■ What is expected ■
Where does the string "cushion" appear in the records? Copy each line that holds it.

[[ Record set open ]]

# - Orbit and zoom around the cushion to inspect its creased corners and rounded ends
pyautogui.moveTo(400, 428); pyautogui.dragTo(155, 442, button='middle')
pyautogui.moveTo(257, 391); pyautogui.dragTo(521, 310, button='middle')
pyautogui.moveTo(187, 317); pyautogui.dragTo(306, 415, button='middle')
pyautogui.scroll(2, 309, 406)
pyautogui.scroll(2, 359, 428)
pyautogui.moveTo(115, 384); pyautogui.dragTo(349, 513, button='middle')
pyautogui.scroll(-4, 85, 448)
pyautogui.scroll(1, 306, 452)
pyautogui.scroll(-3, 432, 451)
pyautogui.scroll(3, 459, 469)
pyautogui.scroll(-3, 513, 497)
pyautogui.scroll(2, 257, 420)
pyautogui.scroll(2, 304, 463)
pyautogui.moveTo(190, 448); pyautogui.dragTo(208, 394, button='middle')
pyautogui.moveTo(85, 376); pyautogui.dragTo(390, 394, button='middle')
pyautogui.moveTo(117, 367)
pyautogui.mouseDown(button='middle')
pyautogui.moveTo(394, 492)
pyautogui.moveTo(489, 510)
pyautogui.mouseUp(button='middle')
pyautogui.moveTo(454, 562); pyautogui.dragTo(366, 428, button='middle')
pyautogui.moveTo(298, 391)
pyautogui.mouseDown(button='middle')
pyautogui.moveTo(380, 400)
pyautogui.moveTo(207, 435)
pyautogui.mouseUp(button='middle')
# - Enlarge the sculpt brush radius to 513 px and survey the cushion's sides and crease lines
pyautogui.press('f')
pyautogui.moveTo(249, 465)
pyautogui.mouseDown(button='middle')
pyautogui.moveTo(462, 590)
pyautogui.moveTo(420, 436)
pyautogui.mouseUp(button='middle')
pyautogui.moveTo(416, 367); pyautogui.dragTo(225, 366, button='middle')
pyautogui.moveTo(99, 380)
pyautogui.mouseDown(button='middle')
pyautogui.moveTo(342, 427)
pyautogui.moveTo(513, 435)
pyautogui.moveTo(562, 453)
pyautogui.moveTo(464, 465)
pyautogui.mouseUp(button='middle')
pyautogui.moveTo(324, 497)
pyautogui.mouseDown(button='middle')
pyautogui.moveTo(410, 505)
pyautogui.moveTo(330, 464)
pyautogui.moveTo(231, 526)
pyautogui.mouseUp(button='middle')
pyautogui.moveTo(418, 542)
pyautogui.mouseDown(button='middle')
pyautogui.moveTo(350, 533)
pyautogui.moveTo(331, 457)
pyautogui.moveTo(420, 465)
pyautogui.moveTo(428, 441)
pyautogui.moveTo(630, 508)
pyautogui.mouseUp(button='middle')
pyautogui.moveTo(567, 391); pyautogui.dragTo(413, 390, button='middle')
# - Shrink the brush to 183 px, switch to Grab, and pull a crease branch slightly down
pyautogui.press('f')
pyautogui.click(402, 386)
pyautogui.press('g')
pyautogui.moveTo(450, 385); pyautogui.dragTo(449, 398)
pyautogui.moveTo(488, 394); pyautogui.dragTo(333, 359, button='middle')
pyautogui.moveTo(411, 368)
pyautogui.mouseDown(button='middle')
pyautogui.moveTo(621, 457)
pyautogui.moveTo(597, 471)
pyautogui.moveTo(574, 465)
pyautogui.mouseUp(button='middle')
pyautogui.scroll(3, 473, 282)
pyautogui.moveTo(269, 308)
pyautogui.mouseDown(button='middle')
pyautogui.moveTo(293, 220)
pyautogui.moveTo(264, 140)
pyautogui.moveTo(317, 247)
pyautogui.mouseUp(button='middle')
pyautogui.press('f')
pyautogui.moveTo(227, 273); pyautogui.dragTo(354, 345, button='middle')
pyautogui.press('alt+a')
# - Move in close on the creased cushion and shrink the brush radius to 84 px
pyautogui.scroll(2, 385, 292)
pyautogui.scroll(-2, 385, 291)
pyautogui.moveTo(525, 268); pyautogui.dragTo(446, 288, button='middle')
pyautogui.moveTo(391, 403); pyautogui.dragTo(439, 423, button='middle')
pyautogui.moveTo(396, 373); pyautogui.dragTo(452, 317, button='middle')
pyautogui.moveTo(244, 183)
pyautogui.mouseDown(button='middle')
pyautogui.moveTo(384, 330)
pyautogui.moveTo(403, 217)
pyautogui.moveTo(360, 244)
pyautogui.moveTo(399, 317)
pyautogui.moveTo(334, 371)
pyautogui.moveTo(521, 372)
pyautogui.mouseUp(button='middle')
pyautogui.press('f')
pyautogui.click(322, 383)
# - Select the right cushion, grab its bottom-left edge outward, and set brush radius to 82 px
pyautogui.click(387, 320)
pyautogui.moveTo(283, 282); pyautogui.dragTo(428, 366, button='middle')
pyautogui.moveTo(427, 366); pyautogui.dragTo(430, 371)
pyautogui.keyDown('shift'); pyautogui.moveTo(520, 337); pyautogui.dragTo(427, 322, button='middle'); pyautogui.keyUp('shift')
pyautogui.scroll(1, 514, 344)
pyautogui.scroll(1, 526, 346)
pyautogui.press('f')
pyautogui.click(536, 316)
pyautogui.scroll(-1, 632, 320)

[[ Record set closed ]]

■ Output for this exercise ■
# - Orbit and zoom around the cushion to inspect its creased corners and rounded ends
# - Enlarge the sculpt brush radius to 513 px and survey the cushion's sides and crease lines
# - Move in close on the creased cushion and shrink the brush radius to 84 px
# - Select the right cushion, grab its bottom-left edge outward, and set brush radius to 82 px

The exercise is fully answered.